An alternative could be seeding the kernel rng from dom0 earlier (maybe using some bootloader protocol?), but until that happens, the impact is significantly bigger than "negligibly faster boot of dom0".

adrelanos commented 3 years ago

An alternative could be seeding the kernel rng from dom0 earlier (maybe using some bootloader protocol?)

Potential options:

3hhh commented 3 years ago

As already discussed in #673: With kernel 5.6 or higher /dev/random will no longer block and thus not cause any delays anymore. That's true for both dom0 and VMs.

Until then at least the kernel devs consider the blocking /dev/random behaviour not buggy, but rather whatever application pulls too much data from it during the boot process.

So disabling random.trust_cpu is less likely to have impact with kernel 5.6+. Until then I kind of agree with @marmarek 's stance "If you don't trust the CPU, you lost anyway." However hiding bugs in the CPU RNG is likely easier than elsewhere (and it likely affects everything security relevant), i.e.

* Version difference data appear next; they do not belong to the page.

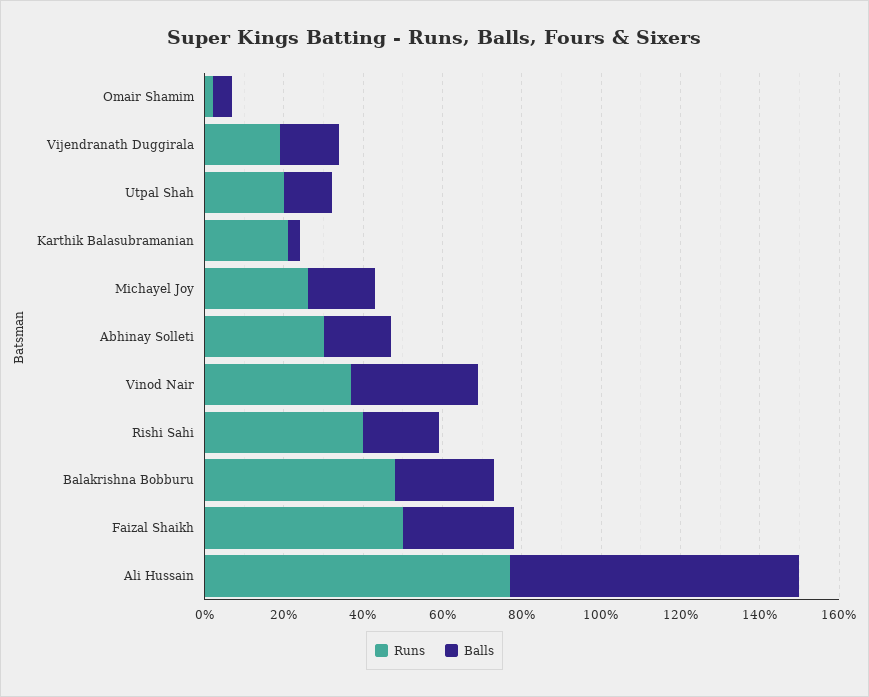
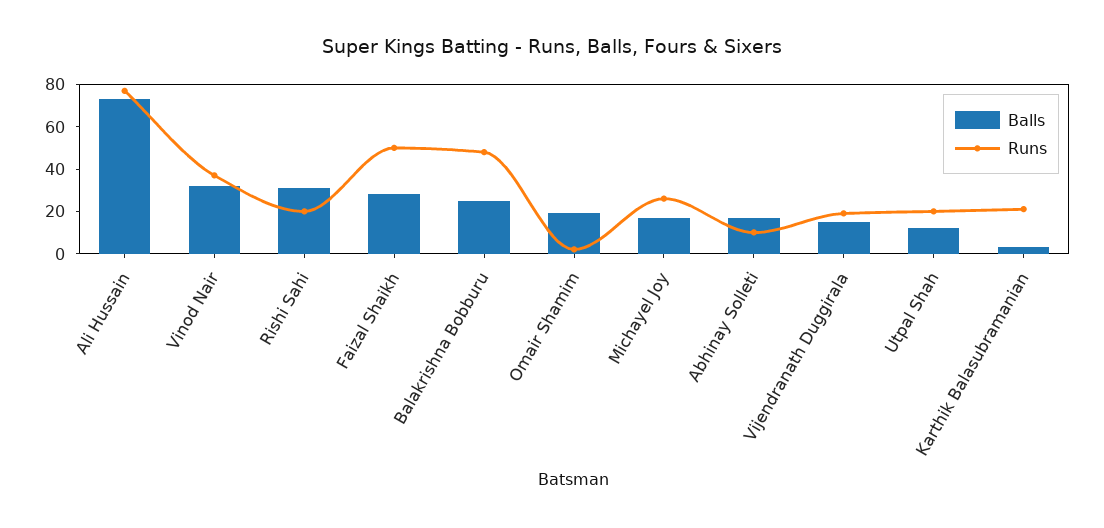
  {
    "Runs": {
      "Omair Shamim": 0,
      "Vijendranath Duggirala": 20,
      "Utpal Shah": 20,
      "Karthik Balasubramanian": 20,
      "Michayel Joy": 25,
-     "Abhinay Solleti": 30,
+     "Abhinay Solleti": 10,
      "Vinod Nair": 35,
-     "Rishi Sahi": 40,
+     "Rishi Sahi": 20,
      "Balakrishna Bobburu": 50,
      "Faizal Shaikh": 50,
      "Ali Hussain": 75
    },
    "Balls": {
-     "Omair Shamim": 5,
+     "Omair Shamim": 20,
      "Vijendranath Duggirala": 15,
      "Utpal Shah": 10,
      "Karthik Balasubramanian": 5,
      "Michayel Joy": 15,
      "Abhinay Solleti": 15,
      "Vinod Nair": 30,
-     "Rishi Sahi": 20,
+     "Rishi Sahi": 30,
      "Balakrishna Bobburu": 25,
      "Faizal Shaikh": 30,
      "Ali Hussain": 75
    }
  }

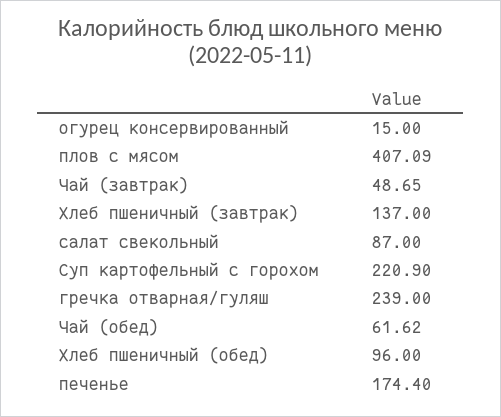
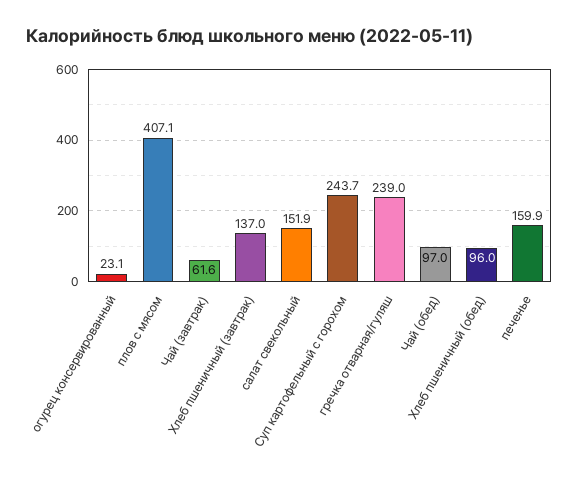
  {
-   "огурец консервированный": 15,
+   "огурец консервированный": 23.1,
    "плов с мясом": 407.09,
-   "Чай (завтрак)": 48.65,
+   "Чай (завтрак)": 61.6,
    "Хлеб пшеничный (завтрак)": 137,
-   "салат свекольный": 87,
+   "салат свекольный": 151.9,
-   "Суп картофельный с горохом": 220.9,
+   "Суп картофельный с горохом": 243.7,
    "гречка отварная/гуляш": 239,
-   "Чай (обед)": 61.62,
+   "Чай (обед)": 97,
    "Хлеб пшеничный (обед)": 96,
-   "печенье": 174.4
+   "печенье": 159.9
  }

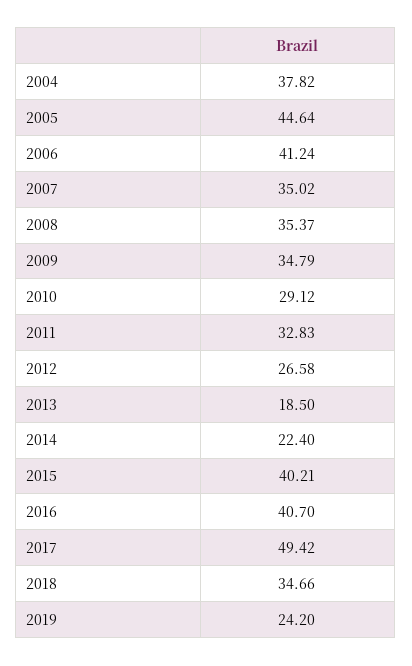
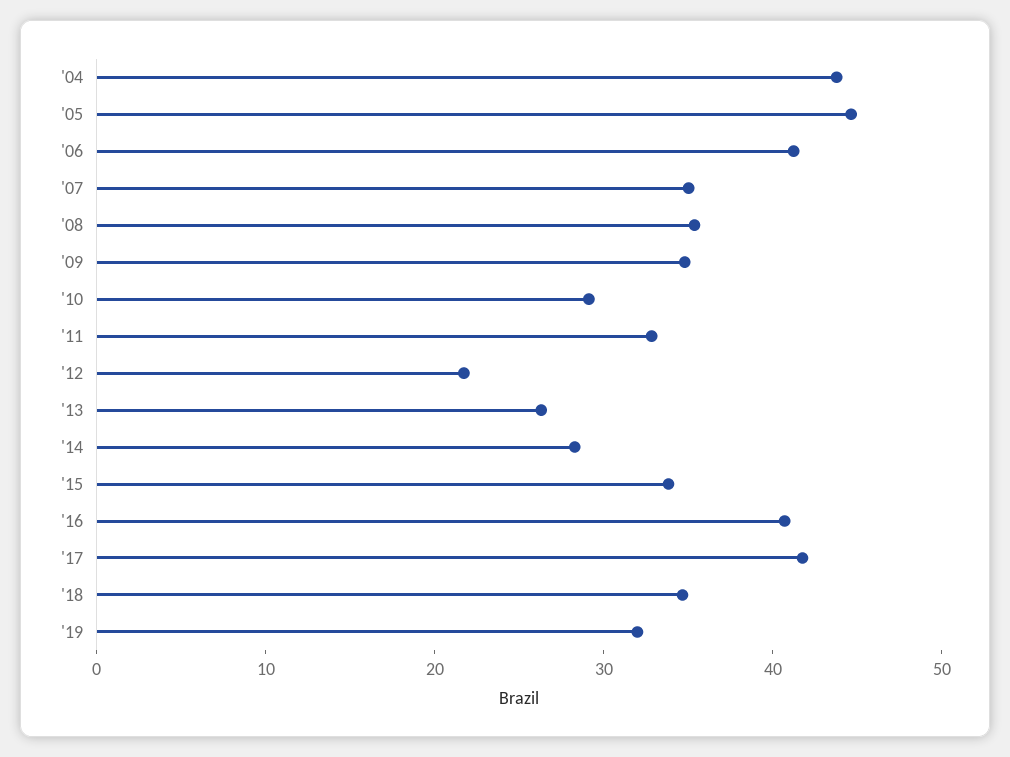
  {
-   "2004": 37.82,
+   "2004": 44,
    "2005": 44.64,
    "2006": 41.24,
    "2007": 35.02,
    "2008": 35.37,
    "2009": 34.79,
    "2010": 29.12,
    "2011": 32.83,
-   "2012": 26.58,
+   "2012": 22,
-   "2013": 18.5,
+   "2013": 26,
-   "2014": 22.4,
+   "2014": 28,
-   "2015": 40.21,
+   "2015": 34,
    "2016": 40.7,
-   "2017": 49.42,
+   "2017": 42,
    "2018": 34.66,
-   "2019": 24.2
+   "2019": 32
  }

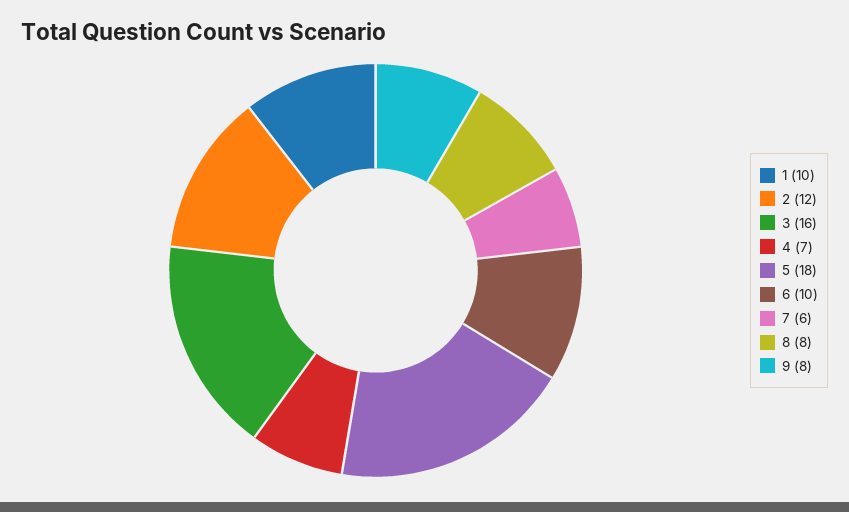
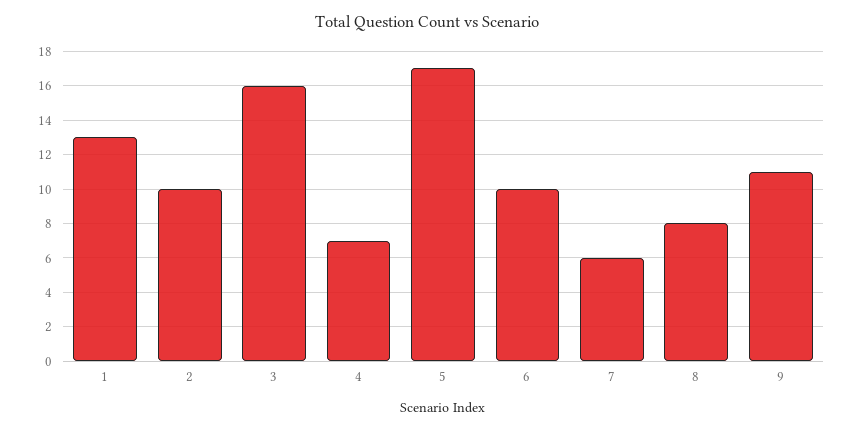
  {
-   "1": 10,
+   "1": 13,
-   "2": 12,
+   "2": 10,
    "3": 16,
    "4": 7,
-   "5": 18,
+   "5": 17,
    "6": 10,
    "7": 6,
    "8": 8,
-   "9": 8
+   "9": 11
  }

I'd lean towards disabling it afterwards - even though it is just one entropy source out of potentially many that add to the kernel entropy.

EDIT: By "disabling" I meant random.trust_cpu=off, which essentially disables rdrand for the kernel.

adrelanos commented 3 years ago

I'd lean towards disabling it afterwards - even though it is just one entropy source out of potentially many that add to the kernel entropy.

This ticket is arguing for "unprivilege" RDRAND. Not "disable" RDRAND. There might be a case for "disable" but I am not sure it's what you meant?

(Mixing even fully compromised entropy sources is considered secure in the current Linux kernel implementation. Though, D. J. Bernstein disagrees with that: https://blog.cr.yp.to/20140205-entropy.html)

I am not sure if one wanted to argue for "disable" that should be a separate ticket since it seems there is less resistance for "unprivilege", which would be progress, than for "disable".

poettering commented 3 years ago

Not sure why I was CC'ed here, but scanning this I just wanted to mention that this already exists:

https://www.freedesktop.org/software/systemd/man/kernel-command-line.html#systemd.random-seed=

3hhh commented 3 years ago

Mixing even fully compromised entropy sources is considered secure in the current Linux kernel implementation. Though, D. J. Bernstein disagrees with that: https://blog.cr.yp.to/20140205-entropy.html

Bernstein assumes that you have entropy sources that you trust and some that are less trustworthy. If that's true, his statement on "stick with the single one you trust and ditch all other input" is correct (and you only need 256 bits or so exactly once).

However the Linux guys assume that you don't want to ultimately trust any of the entropy sources available to you (or are too uninformed to make the decision) and thus live with a few potential attacks.

I believe the latter is a more realisitic view atm (Linux runs on many "suboptimal" devices). If you build your own hardware RNG and use that, Bernstein's view is more accurate.